Our research

T cells have the potential to control and eradicate cancer, but in many cases T cells recognizing tumor-specific antigens (also called neoantigens) and recruited to the tumor site fail to achieve tumor destruction due to an immunosuppressive milieu. A powerful strategy to subvert immunosuppression consists in the targeted stimulation of tumor-specific T cells using neoantigen vaccination.

Unfortunately, as to date, the identification of tumor neoantigens is still inefficient, requiring sequencing of tumor tissue and computational prediction which often fails to correctly predict immunogenicity. Here we propose to develop a novel approach for the discovery of tumor neoantigens based on the rapid screening of the TCR specificity exhibited by tumor infiltrating lymphocytes. This approach has the potential to radically improve our ability to design effective neoantigen vaccines for tumors.

Therapies based on Chimeric Antigen Receptor (CAR) engineered T cells and on tumor infiltrating lymphocytes (TILs) represent powerful and targeted immunotherapeutic strategies against cancer. Several preclinical studies have investigated how therapeutic T cells directly impact tumor cells, highlighting their cytotoxic and surveillance capacity.

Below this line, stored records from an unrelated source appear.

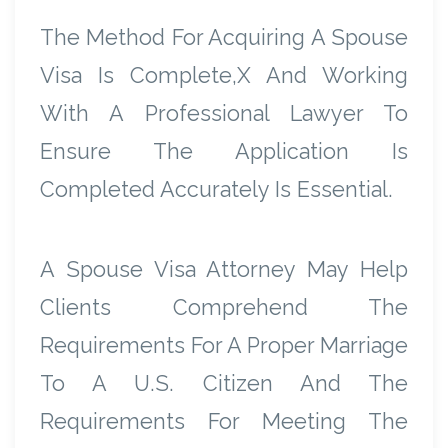
The Method For Acquiring A Spouse
Visa Is Complete,x And Working
With A Professional Lawyer To
Ensure The Application Is
Completed Accurately Is Essential.
A Spouse Visa Attorney May Help
Clients Comprehend The
Requirements For A Proper Marriage
To A U.S. Citizen And The
Requirements For Meeting The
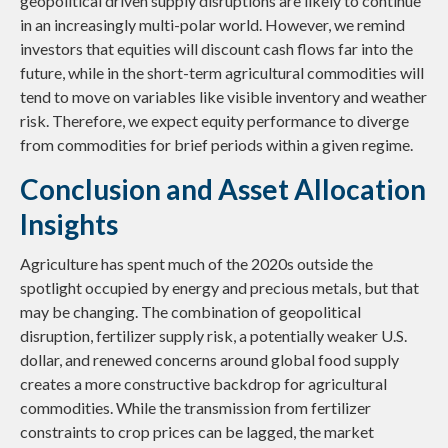
geopolitical driven supply disruptions are likely to continue
in an increasingly multi-polar world. However, we remind
investors that equities will discount cash flows far into the
future, while in the short-term agricultural commodities will
tend to move on variables like visible inventory and weather
risk. Therefore, we expect equity performance to diverge
from commodities for brief periods within a given regime.
Conclusion and Asset Allocation
Insights
Agriculture has spent much of the 2020s outside the
spotlight occupied by energy and precious metals, but that
may be changing. The combination of geopolitical
disruption, fertilizer supply risk, a potentially weaker U.S.
dollar, and renewed concerns around global food supply
creates a more constructive backdrop for agricultural
commodities. While the transmission from fertilizer
constraints to crop prices can be lagged, the market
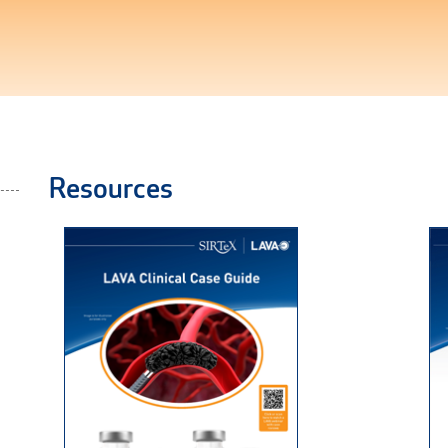
Resources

Nevertheless, because these “living drugs” enter a niche composed not only of tumor cells but also of endogenous immune cells, it is essential to understand how this interplay influence therapeutic efficacy. This project aims to explore the interactions occurring between therapeutic T cells and immune cells in the TME and to characterize their functional consequences on anti-tumor response.

This study will contribute to a better understanding of the anti-tumoral immune response, with findings that can be leveraged for the design of novel therapeutic strategies, that combine tumor killing and the support of the endogenous immune system.